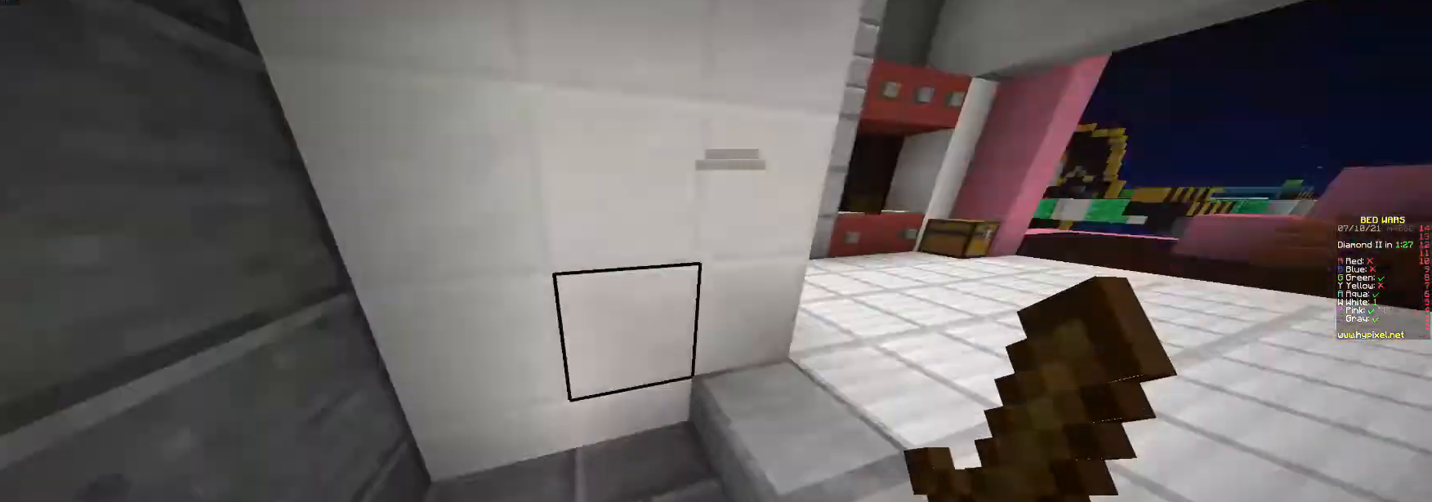
{"keys": ["w"], "mouse": [], "events": [[300, "d", "up"]]}
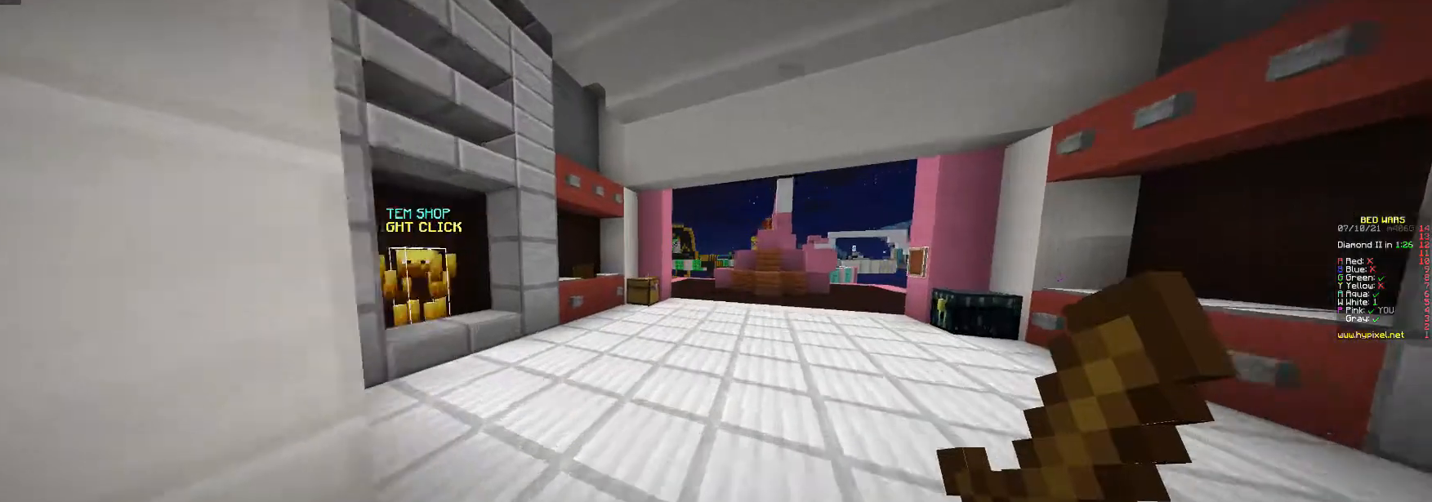
{"keys": ["a", "w"], "mouse": [], "events": [[233, "a", "down"]]}
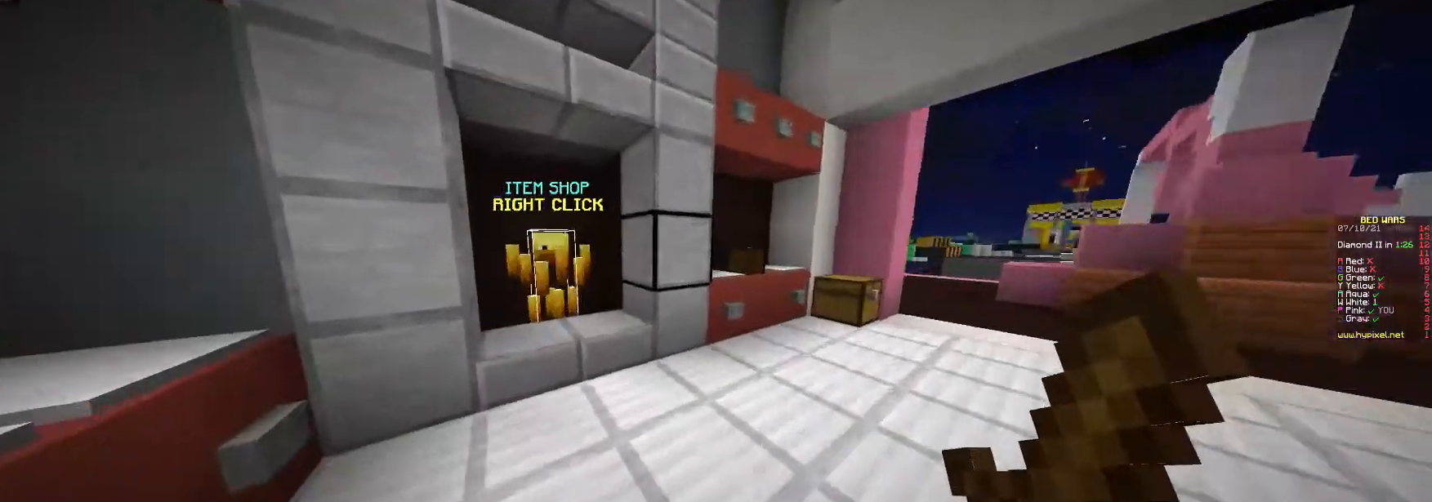
{"keys": [], "mouse": [], "events": [[167, "a", "up"], [300, "mouse_right", "down"], [333, "w", "up"], [400, "mouse_right", "up"]]}
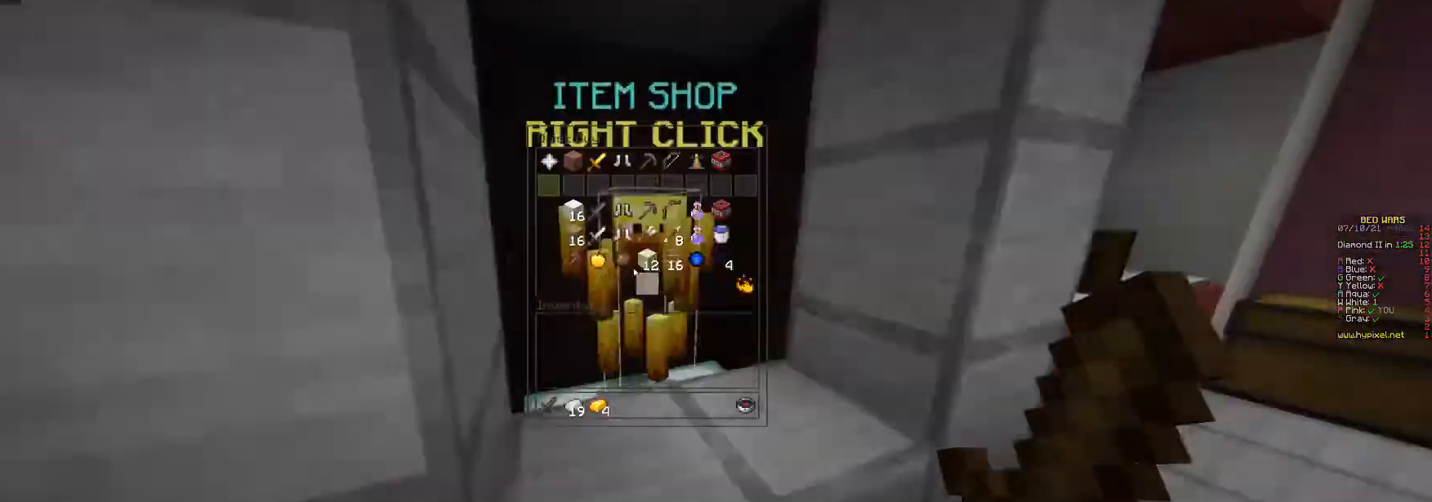
{"keys": [], "mouse": [], "events": []}
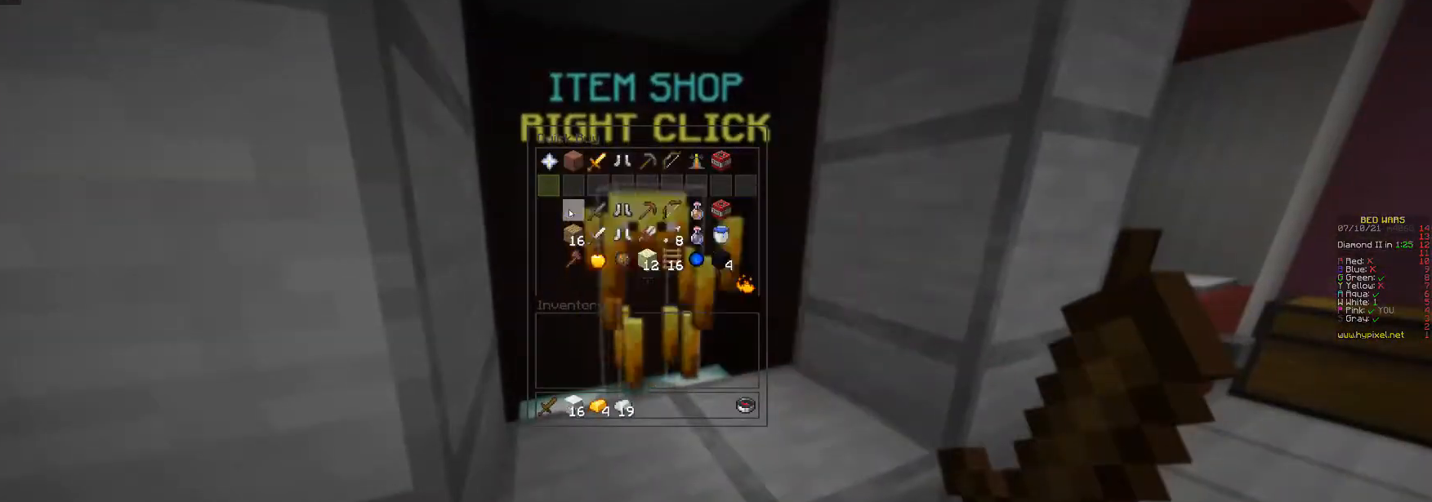
{"keys": [], "mouse": [], "events": []}
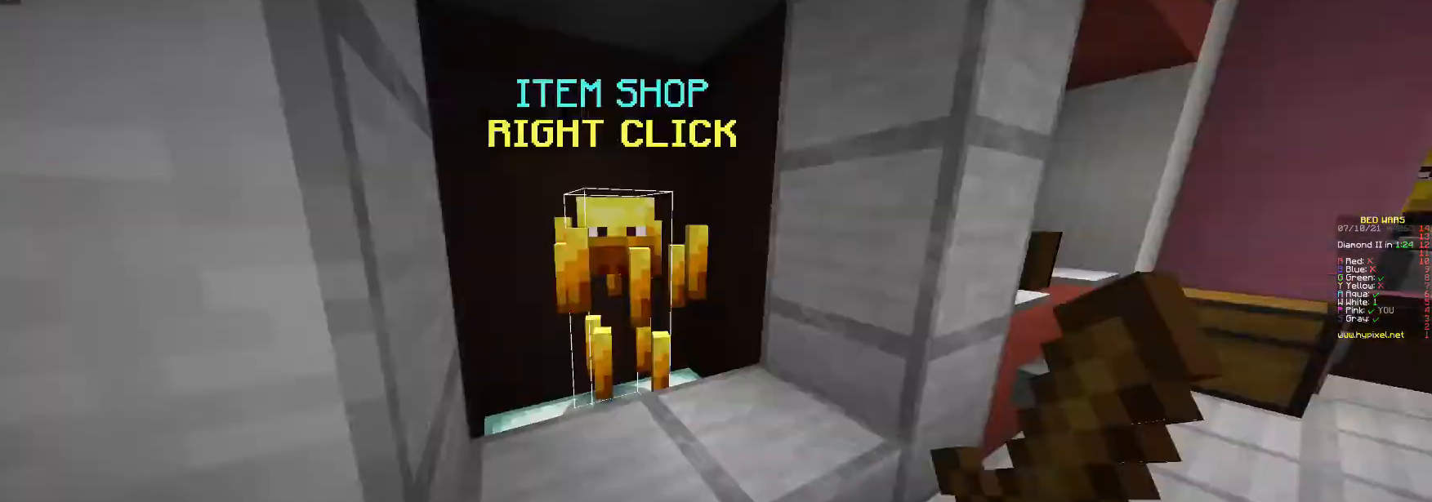
{"keys": ["d", "w"], "mouse": [], "events": [[33, "w", "down"], [200, "d", "down"]]}
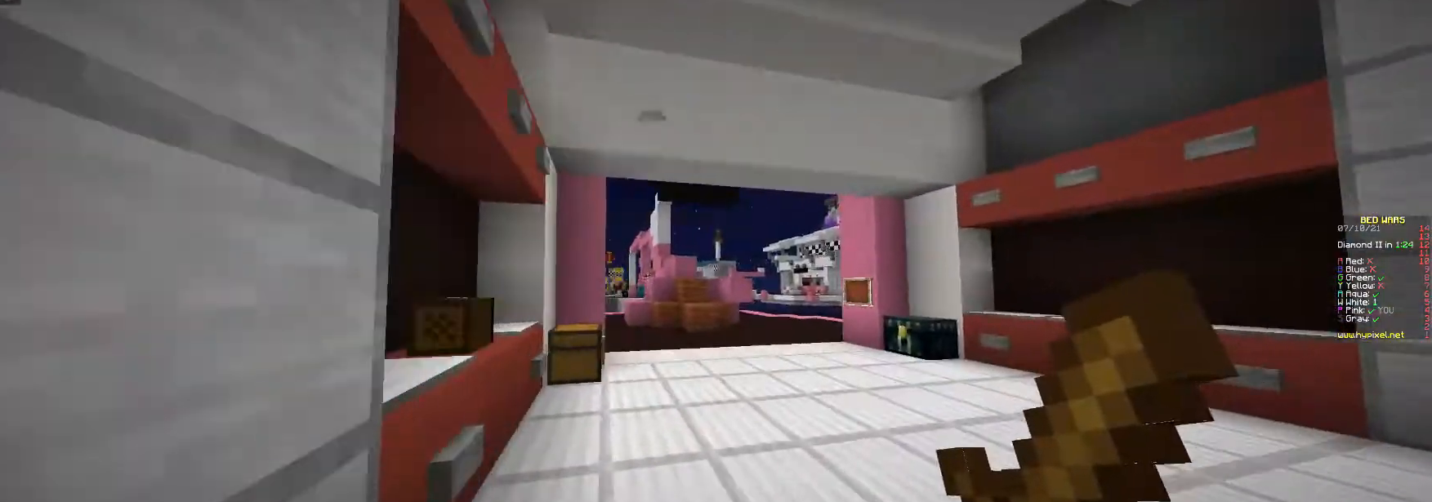
{"keys": [], "mouse": [], "events": [[200, "d", "up"], [300, "w", "up"]]}
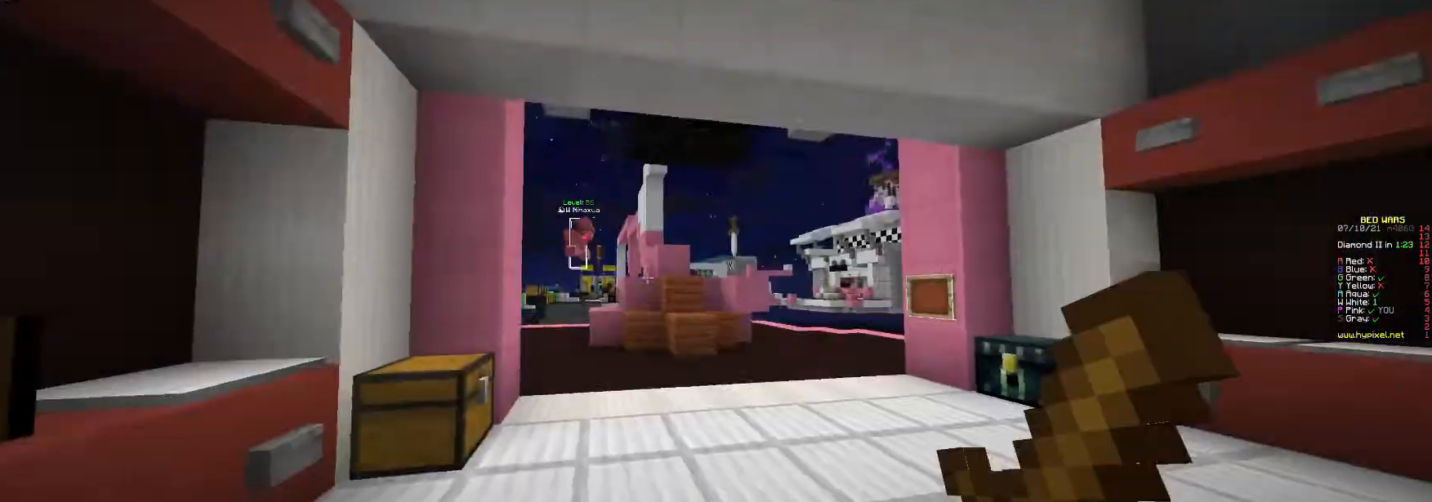
{"keys": ["w"], "mouse": [], "events": [[33, "w", "down"]]}
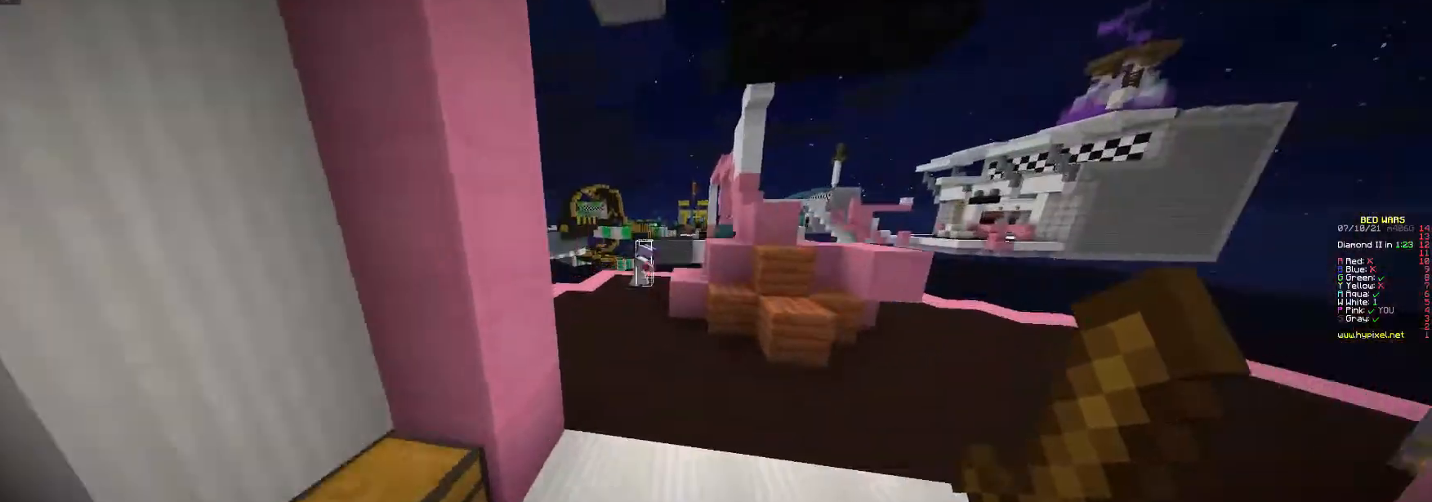
{"keys": ["w"], "mouse": [], "events": []}
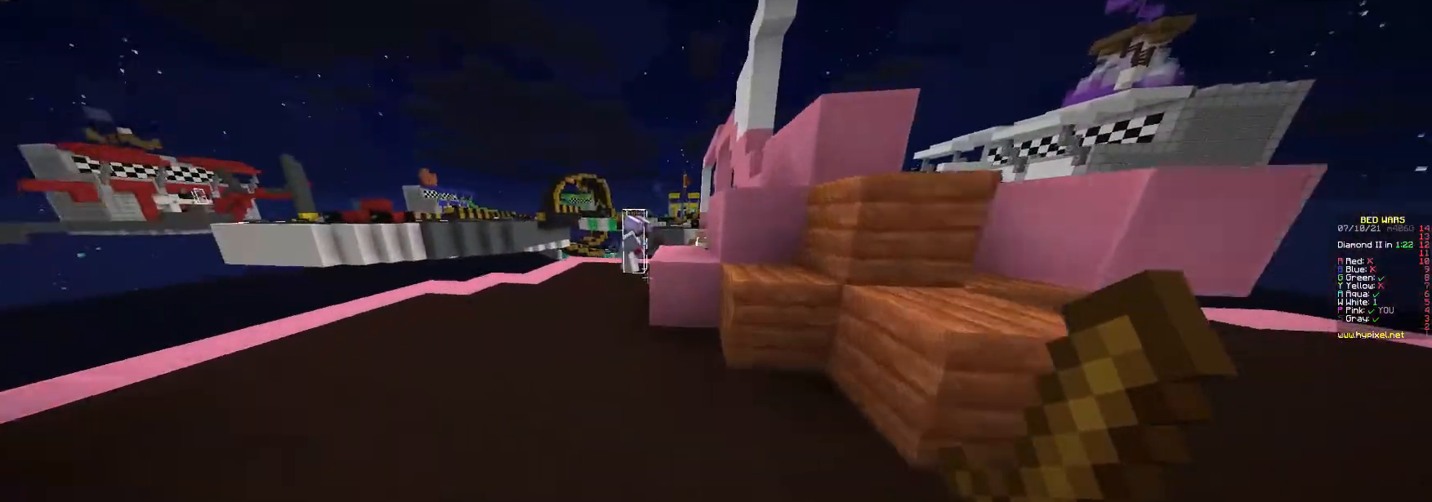
{"keys": ["w"], "mouse": ["left"], "events": [[500, "mouse_left", "down"]]}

※ ※ ※

- _Exercise_:
Write out the listing above again, exactly, but with no pictures in the copy.

- _Exercise answer_:
{"keys": ["w"], "mouse": [], "events": [[300, "d", "up"]]}
{"keys": ["a", "w"], "mouse": [], "events": [[233, "a", "down"]]}
{"keys": [], "mouse": [], "events": [[167, "a", "up"], [300, "mouse_right", "down"], [333, "w", "up"], [400, "mouse_right", "up"]]}
{"keys": [], "mouse": [], "events": []}
{"keys": [], "mouse": [], "events": []}
{"keys": ["d", "w"], "mouse": [], "events": [[33, "w", "down"], [200, "d", "down"]]}
{"keys": [], "mouse": [], "events": [[200, "d", "up"], [300, "w", "up"]]}
{"keys": ["w"], "mouse": [], "events": [[33, "w", "down"]]}
{"keys": ["w"], "mouse": [], "events": []}
{"keys": ["w"], "mouse": ["left"], "events": [[500, "mouse_left", "down"]]}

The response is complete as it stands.